A pesar del desaire, me había dado las indicaciones perfectas para llegar exactamente donde quería. Así que seguí los pasos al pie de la letra para llegar a otra estancia llena de trabajadores que, por suerte, parecían menos estresados. Allí, se limitaban a preparar con cuidado pequeñas mesas de cócteles y refrigerios mientras charlaban animadamente entre ellos
―¡Oh, gracias! ―La chica al cargo de la barra fue cálida al recibirme, un contraste que agradecí respecto al anterior jefe―. ¿Dos cubos enteros? ¡Guau! Aún queda un rato para el interludio y ya tenemos todo preparado, así que si quieres adelantar trabajo...
―Pues el tipo de abajo me ha metido unas prisas...
―¿Ya está otra vez Chris sulfurándose por nada? ―Dejó caer la cabeza con los ojos en blanco. No pude evitar reírme con ella―. Estoy harta de ese tío. Desde que le han ascendido, cree que puede hacer lo que quiera con los demás. ¡Todo perfecto! ¡Todo en el momento! Se cree que va a heredar la mansión o algo. Y encima, a nuestra costa. Si quieres un consejo... mantente alejada.
―Tomo nota. ―Recorrí la estancia con la mirada buscando lugares en los que colarme―. ¿Hay algo en lo que...?
Antes de poder terminar la frase, la camarera siseó y me hizo mirar a las escaleras. De ellas, bajaba una mujer de pelo plateado. Portaba un elegante (e incluso me atrevería a decir que atrevido) vestido para la ocasión. Aun así, ocultaba parte de sus curvas tras una bata de laboratorio que, si bien podría contar con utilidad práctica, también sería capaz de pasar por artículo de moda. También me fijé en su calzado; no demasiado adecuado para un evento así, cómodo y mullido.

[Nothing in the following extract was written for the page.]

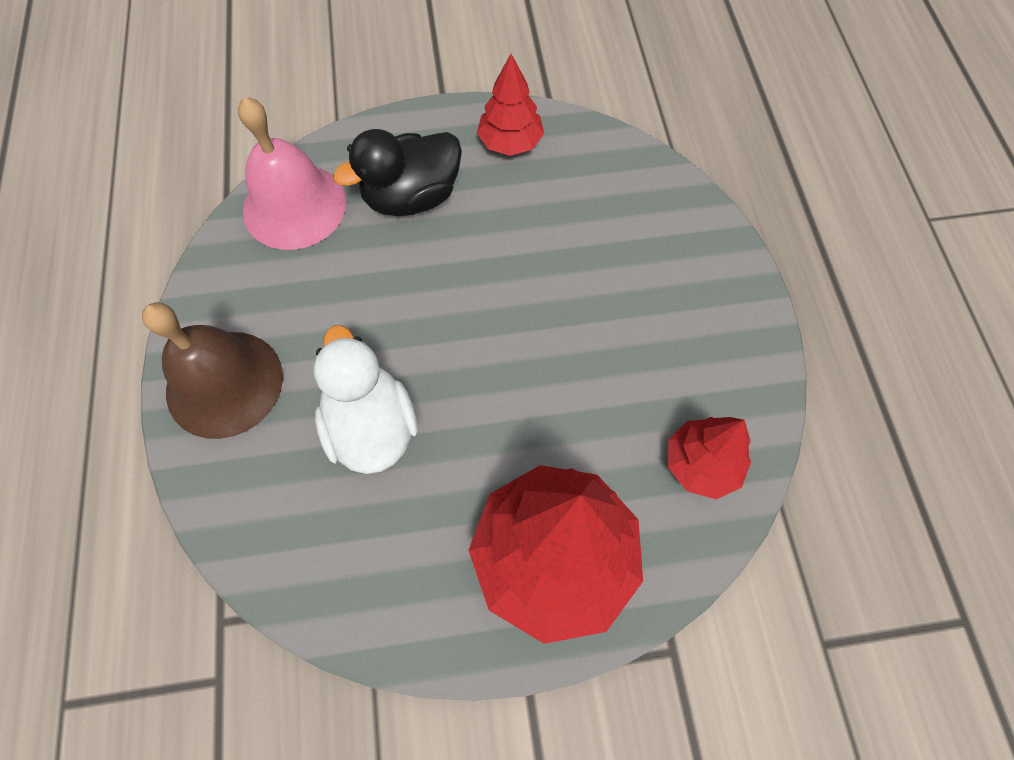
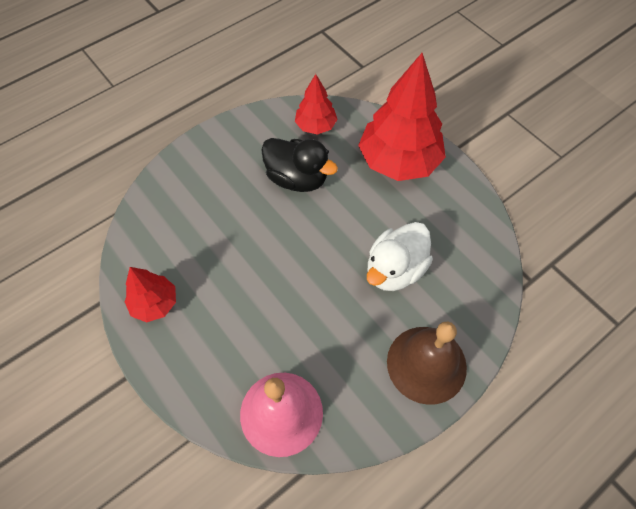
camera: 120 degrees left, 5 degrees down
(411, 197) = (232, 339): black duck -> black duck (297, 178)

¿Excéntrica a la vez que engalanada? ¿Media melena plateada? ¿Calzado discordante? ¿Maquillaje perfecto? Una chica así no necesitaba presentación alguna, y mucho menos tras las advertencias de Rory.
―Señorita Tennath. ―La servidora realizó una corta reverencia―. ¿Qué le trae por aquí? ¿En qué puedo servirle?
La noble me recorrió lentamente con sus ojos ambarinos y convirtió su expresión en pequeña, aunque afilada, sonrisa pícara. Alzó su índice en el aire, como buscando el control y la atención de toda la sala y, sin bajarlo, tomó una copa de la mesa más cercana con su mano libre, le dio un sorbo y, solo entonces, respondió.
―Venía buscando a alguien. ―Comprobó con atención las marcas de carmín que había dejado en el cristal, divertida―. ¿Ha asistido a la subasta de este mes, por un casual la ―se acarició los labios, alargando innecesariamente el silencio― duquesa de Kaegsord?
―Estaré encantada de comprobarlo ―respondió la joven de la barra―. Si me permite, puedo ponerme en contacto con...
―¡No pasa nada! ―Le dio una campechana palmada en el hombro y se acercó a escasos centímetros de mi cara―. Tengo la corazonada que está aquí, ¿verdad, Lilina? Si no me equivoco, en esta ocasión la acompaña el Conde de Smarahild...
Balbuceé mientras repasaba mentalmente la lista de excusas para ver si había alguna ante tal desastre, pero el eco que había dejado en mi cabeza su voz al pronunciar mi nombre lo hacía imposible.
―¡Oh, no te preocupes! ―Sus rasgados ojos se afilaron un poco más―. Son buenos amigos de la familia, me aventuraría a decir.